There was a fashionable word in the 1950s for a certain type of female performer, which was ‘kooky’. These ladies, such as Libby Morris and Dorothy Loudon, built their acts around being breathless, scatty and disorganised,, then turned in blinding performances as serious vocalists. Liza Minelli is probably the last of that line.
Lou Sanders is kooky but she can’t sing, save for tiny off-key fragments which are an excuse for more self-deprecation. Her stand-up act, which is frugal on jokes, consists largely on a running commentary on her performance, her material, and her audience: ‘We’ve got silent laughers in. Pick it up.
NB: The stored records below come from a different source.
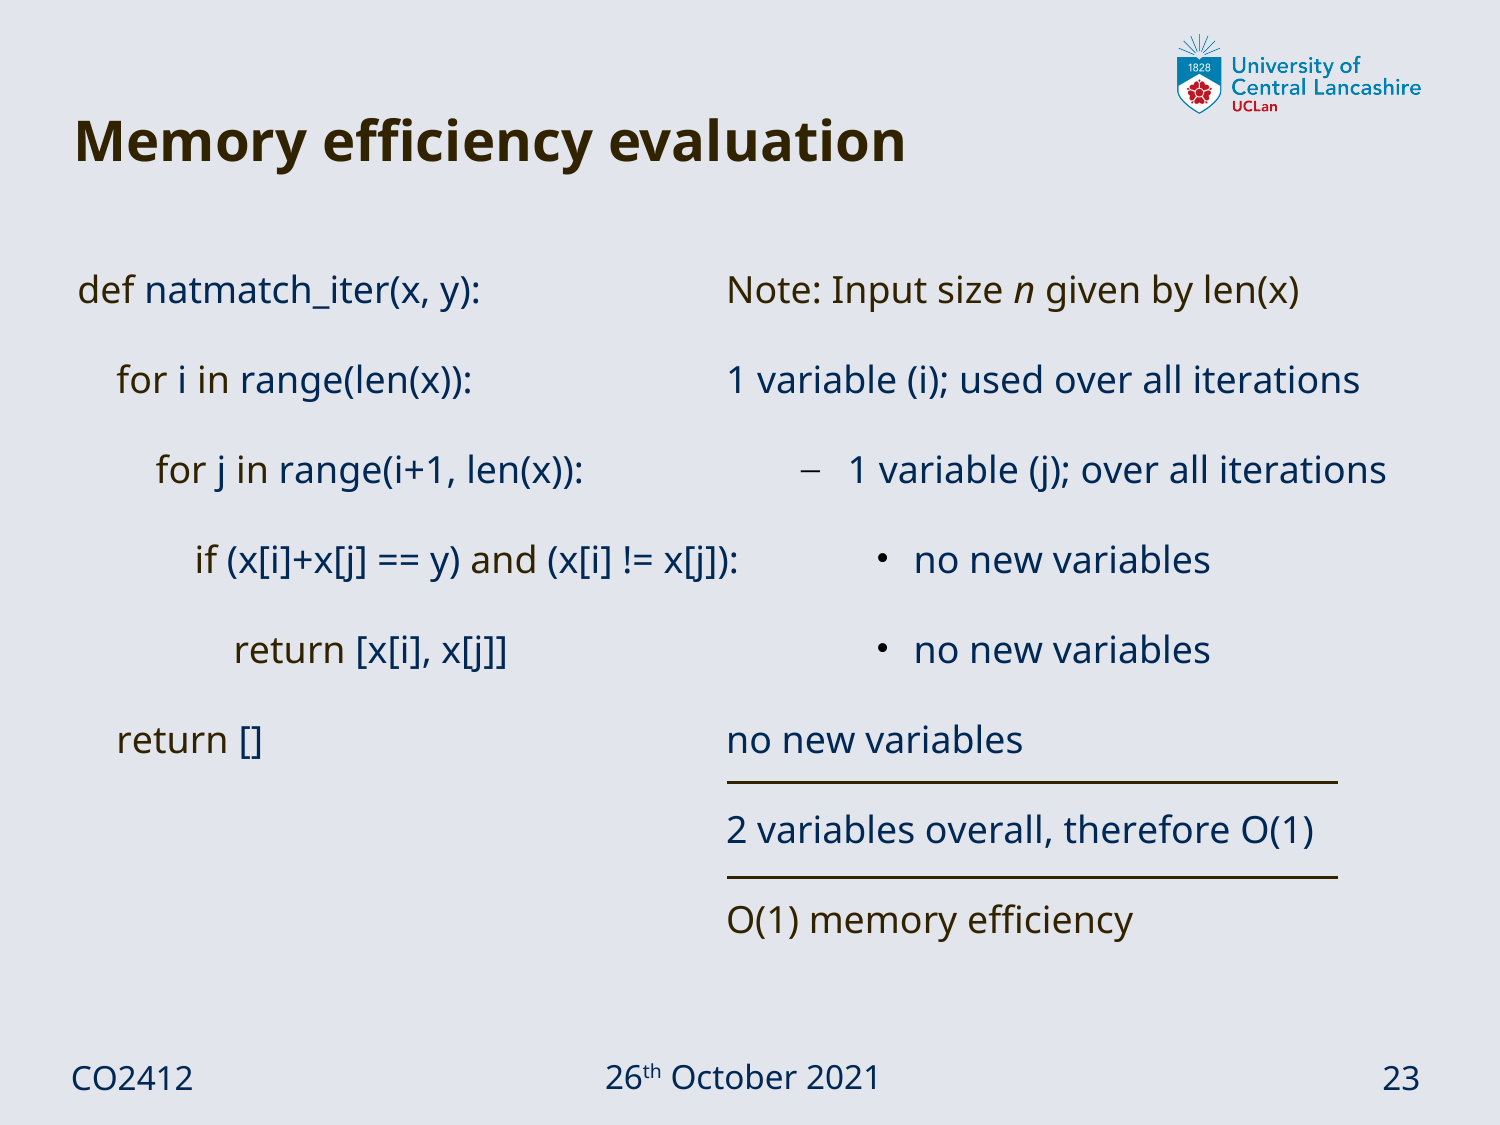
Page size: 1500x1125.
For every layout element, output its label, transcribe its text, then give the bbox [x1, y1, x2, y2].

text_box Note: Input size n given by len(x) 1 variable (i); used over all iterations 1 variable (j); over all iterations no new variables no new variables no new variables 2 variables overall, therefore O(1) O(1) memory efficiency [711, 258, 1443, 994]
title Memory efficiency evaluation [58, 93, 1475, 186]
picture [1177, 34, 1421, 93]
text_box def natmatch_iter(x, y): for i in range(len(x)): for j in range(i+1, len(x)): if (x[i]+x[j] == y) and (x[i] != x[j]): return [x[i], x[j]] return [] [62, 258, 711, 769]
Smilers are no good to me.’ It’s a way of spinning out material to fill an act, pioneered by the late, great Max Wall, who knew how to do it properly.
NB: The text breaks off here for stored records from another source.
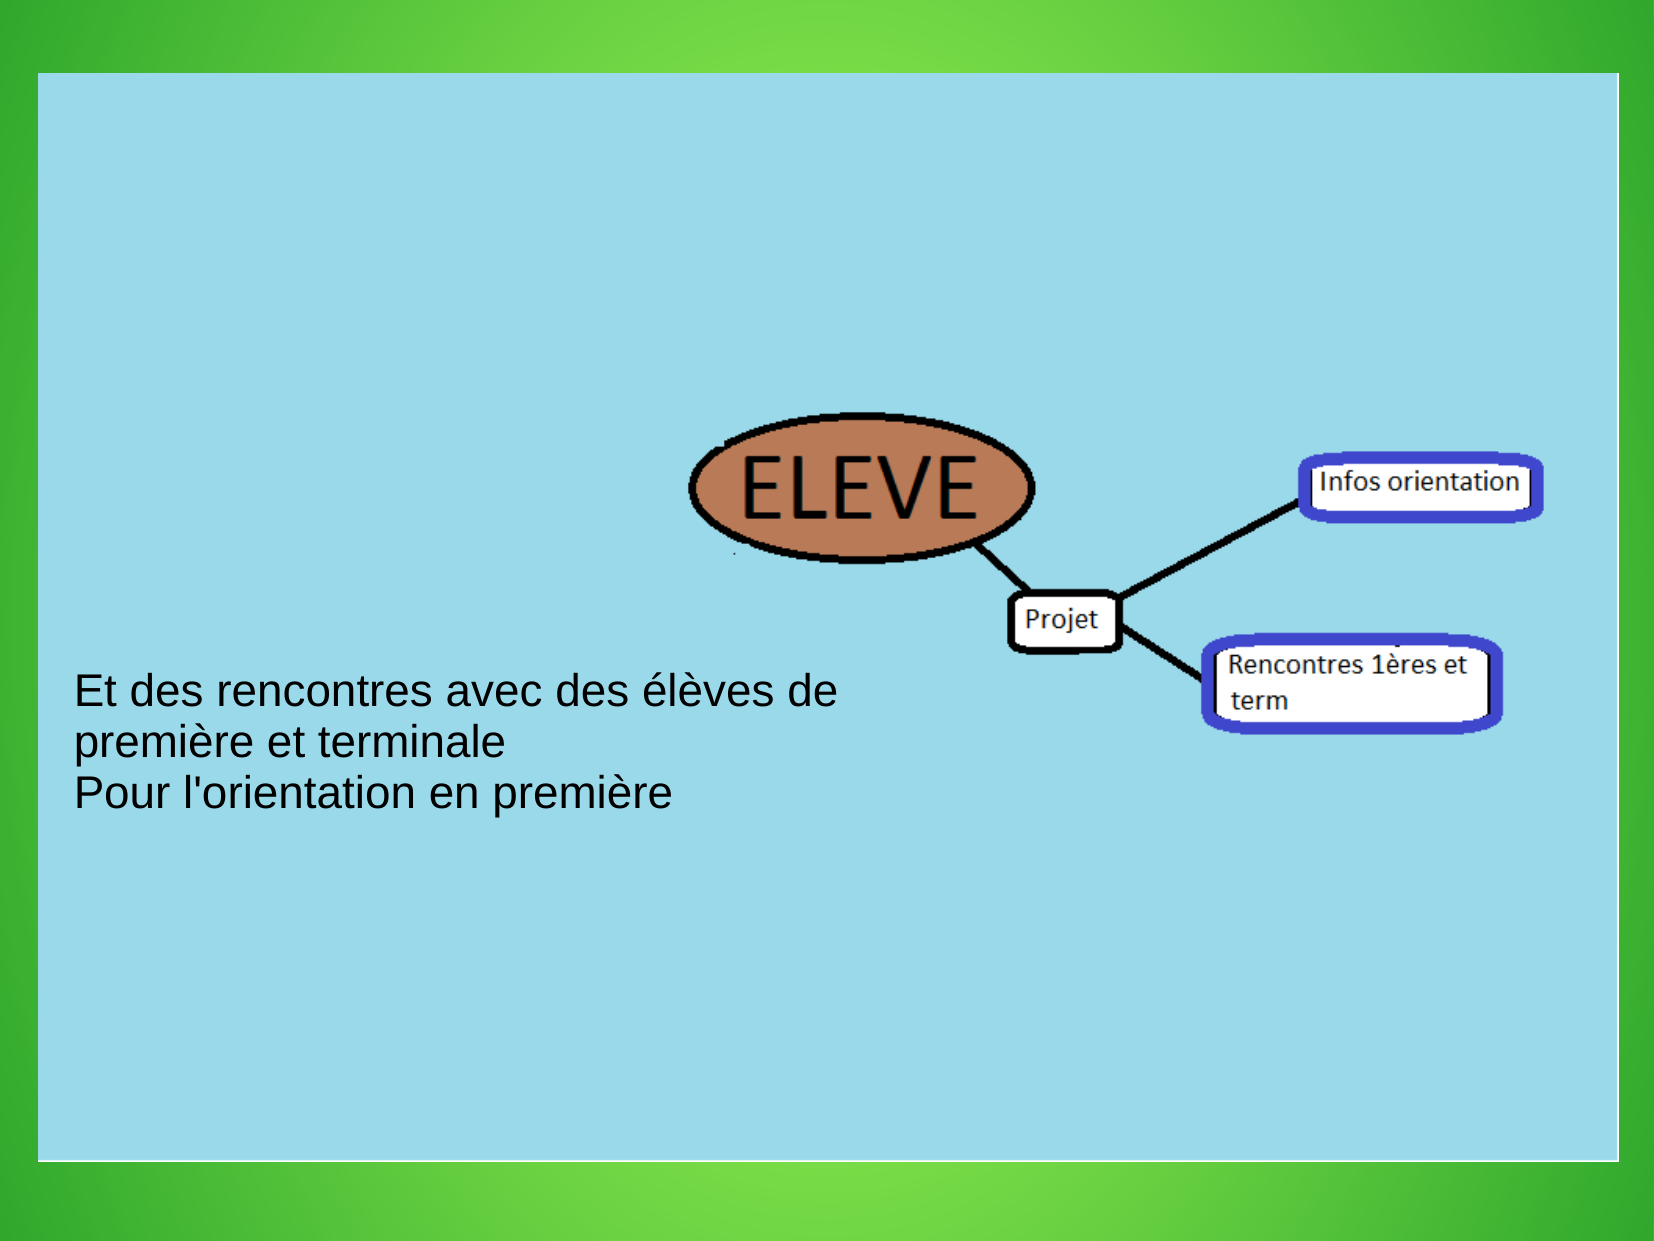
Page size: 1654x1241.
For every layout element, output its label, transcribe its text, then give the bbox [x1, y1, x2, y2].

picture [38, 73, 1619, 1162]
text_box Et des rencontres avec des élèves de première et terminale Pour l'orientation en première [59, 555, 957, 1235]
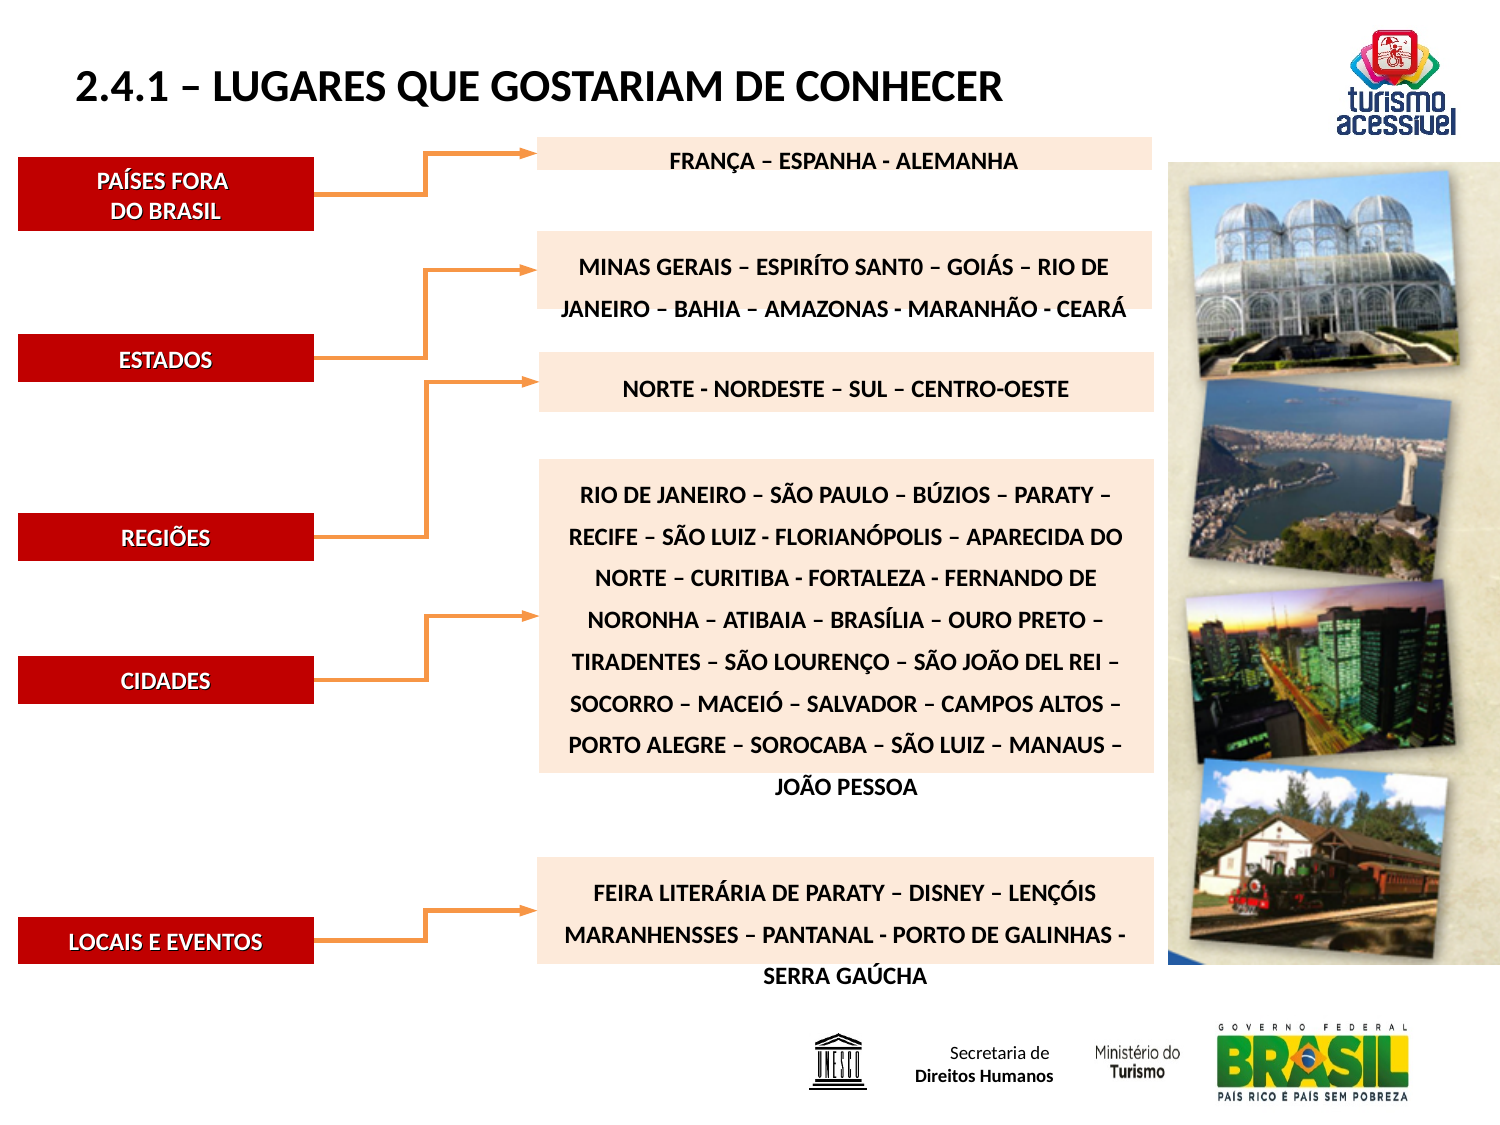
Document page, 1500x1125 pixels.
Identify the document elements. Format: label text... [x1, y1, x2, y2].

text_box ESTADOS [18, 334, 314, 382]
text_box MINAS GERAIS – ESPIRÍTO SANT0 – GOIÁS – RIO DE JANEIRO – BAHIA – AMAZONAS - MARANHÃO - CEARÁ [537, 231, 1152, 309]
text_box PAÍSES FORA DO BRASIL [18, 157, 314, 231]
text_box NORTE - NORDESTE – SUL – CENTRO-OESTE [539, 352, 1154, 412]
text_box 2.4.1 – Lugares que gostariam de conhecer [60, 48, 1123, 118]
text_box REGIÕES [18, 513, 314, 561]
text_box LOCAIS E EVENTOS [18, 917, 314, 964]
text_box FEIRA LITERÁRIA DE PARATY – DISNEY – LENÇÓIS MARANHENSSES – PANTANAL - PORTO DE GALINHAS - SERRA GAÚCHA [537, 857, 1154, 964]
picture [1168, 162, 1500, 965]
text_box CIDADES [18, 656, 314, 704]
text_box FRANÇA – ESPANHA - ALEMANHA [537, 137, 1152, 170]
text_box RIO DE JANEIRO – SÃO PAULO – BÚZIOS – PARATY – RECIFE – SÃO LUIZ - FLORIANÓPOLIS – APARECIDA DO NORTE – CURITIBA - FORTALEZA - FERNANDO DE NORONHA – ATIBAIA – BRASÍLIA – OURO PRETO – TIRADENTES – SÃO LOURENÇO – SÃO JOÃO DEL REI – SOCORRO – MACEIÓ – SALVADOR – CAMPOS ALTOS – PORTO ALEGRE – SOROCABA – SÃO LUIZ – MANAUS – JOÃO PESSOA [539, 459, 1154, 773]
Her delivery is throwaway - so throwaway that it throws away the laughs as well. It opens with great energy, on roller skates with a megaphone, then tops this with a fine visual joke about trying to mimic a Shirley Bassey entrance down a glass staircase, using only a stepladder. However, from then on it’s downhill.
Stand-up depends both on audience rapport and on energy levels. The rapport is broken by three tacky videos which break the contact. The energy goes with rather pointless character sketches in uncertain accents and lacking punchlines or, indeed, point. There are good one-liners but they are few and far between.
The word used most often for Sanders is ‘surreal’. It is, but of a kind of surrealism which is forced and self-conscious. It’s an acquired taste, rather like French mime. To paraphrase Winston Churchill on Clement Attlee, it’s a modest act with much to be modest about.